TRY IT
An exact copy of the lines of the listing below between the "[343,580,414,596] so much" line and the "(166, 555) none" line, both included, is the whole answer; please omit the pictures.

================================

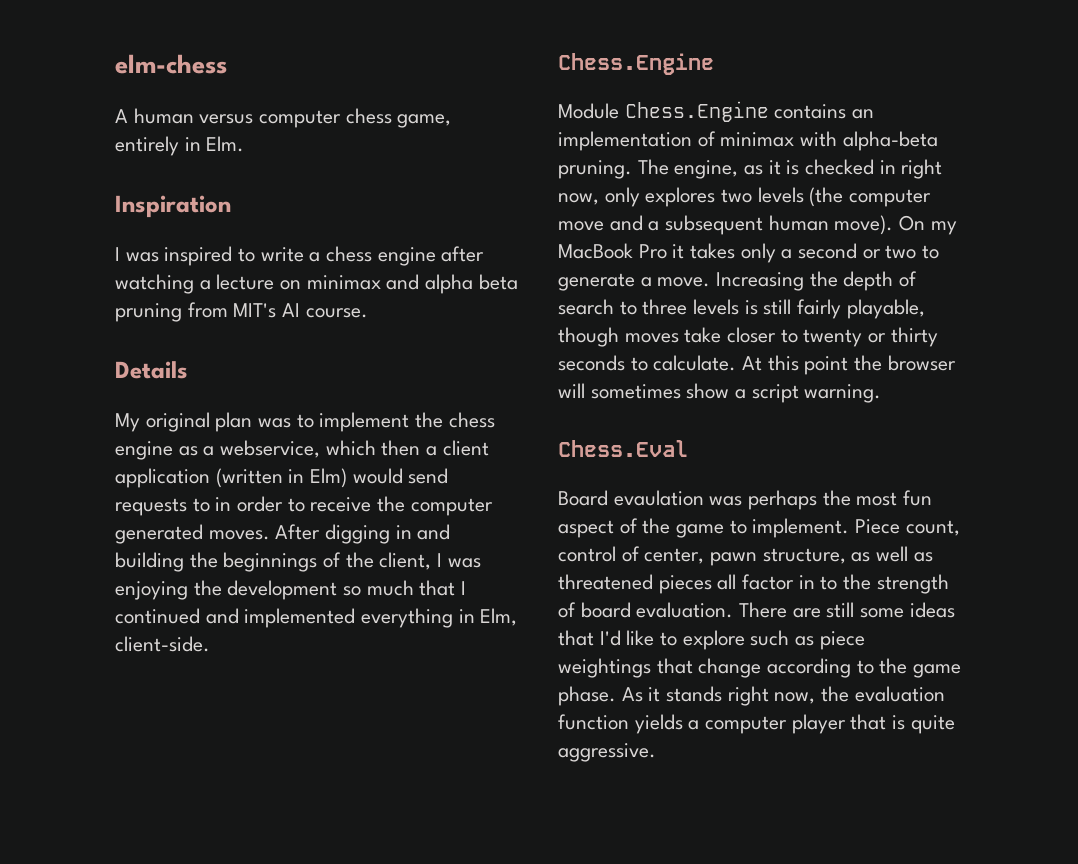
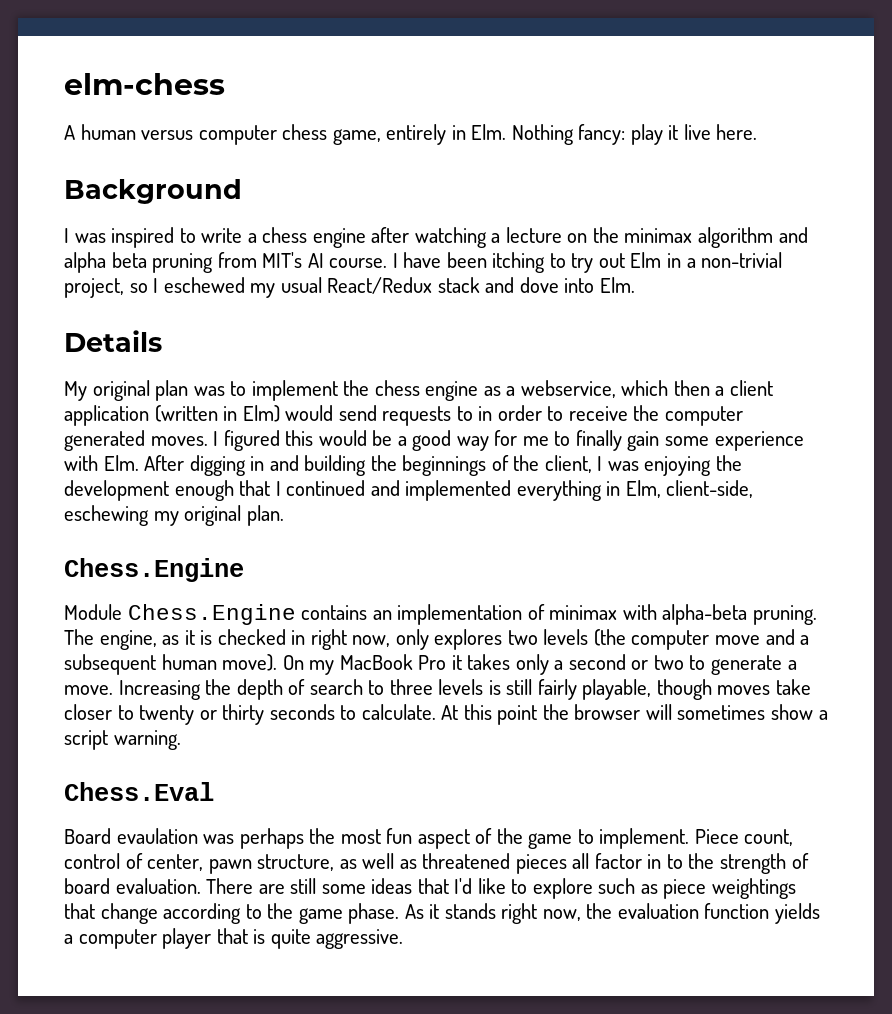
[115,195,231,218] // Inspiration -> [511,124,758,145] [64,179,242,204] Nothing fancy: play it live here. // Background
[306,275,381,290] minimax -> [592,227,774,248] the minimax algorithm
(368, 313) none -> [392,252,783,273] [64,277,635,298] I have been itching to try out Elm in a non-trivial project, so I eschewed my usual React/Redux stack and dove into Elm.
(270, 535) none -> [213,430,804,451] [64,455,139,471] I figured this would be a good way for me to finally gain some experience with Elm.
[343,580,414,596] so much -> [174,480,234,501] enough
[115,636,210,652] client-side. -> [666,480,754,498] [64,505,284,526] client-side, eschewing my original plan.

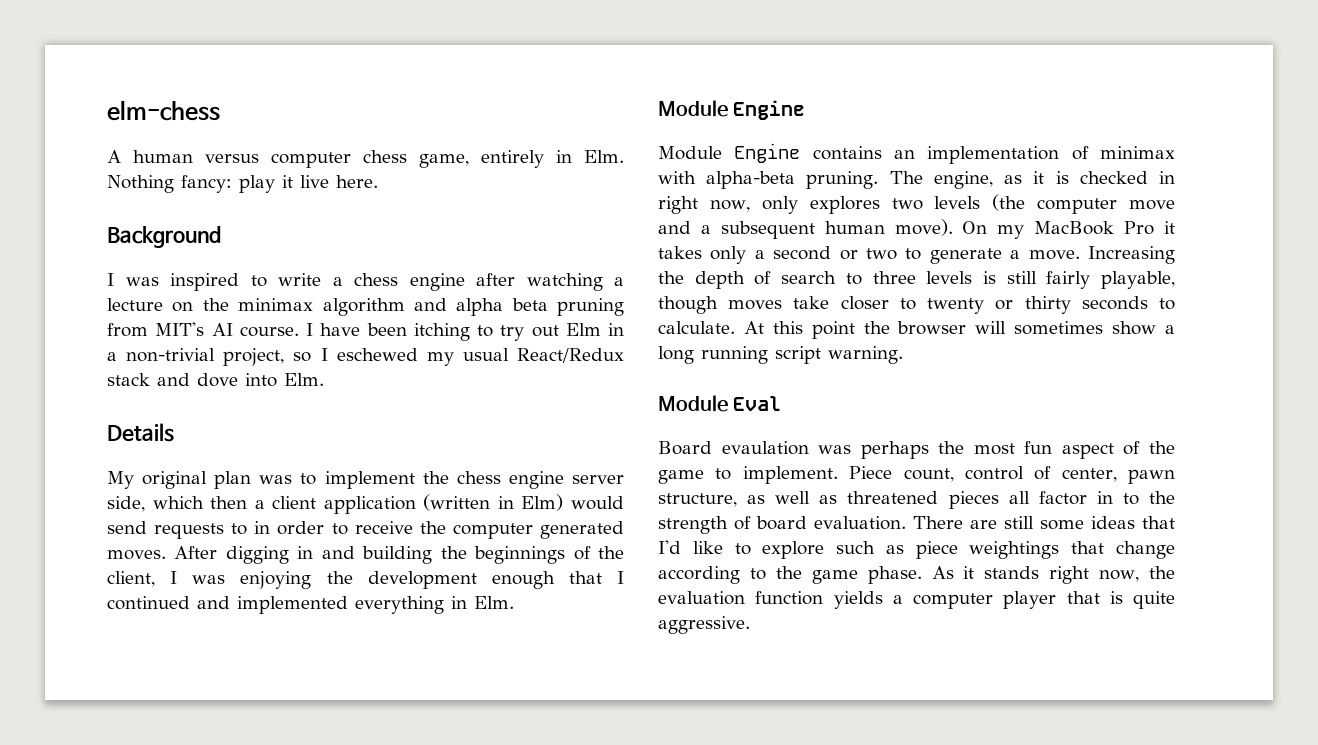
[483,380,616,398] as a webservice, -> [571,475,624,484] [107,496,145,512] server side,
[213,430,804,451] [64,455,139,471] I figured this would be a good way for me to finally gain some experience with Elm. -> (166, 555) none
[625,480,754,498] [64,505,284,526] [64,558,244,582] [64,604,296,625] Elm, client-side, eschewing my original plan. // Chess.Engine // Module Chess.Engine -> [474,596,514,609] [658,100,806,120] [658,143,801,163] Elm. // Module Engine // Module Engine
(828, 715) none -> [658,346,768,364] long running
[64,782,214,801] Chess.Eval -> [658,395,782,412] Module Eval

================================

RESULT OF THIS TASK
[343,580,414,596] so much -> [174,480,234,501] enough
[115,636,210,652] client-side. -> [666,480,754,498] [64,505,284,526] client-side, eschewing my original plan.

[483,380,616,398] as a webservice, -> [571,475,624,484] [107,496,145,512] server side,
[213,430,804,451] [64,455,139,471] I figured this would be a good way for me to finally gain some experience with Elm. -> (166, 555) none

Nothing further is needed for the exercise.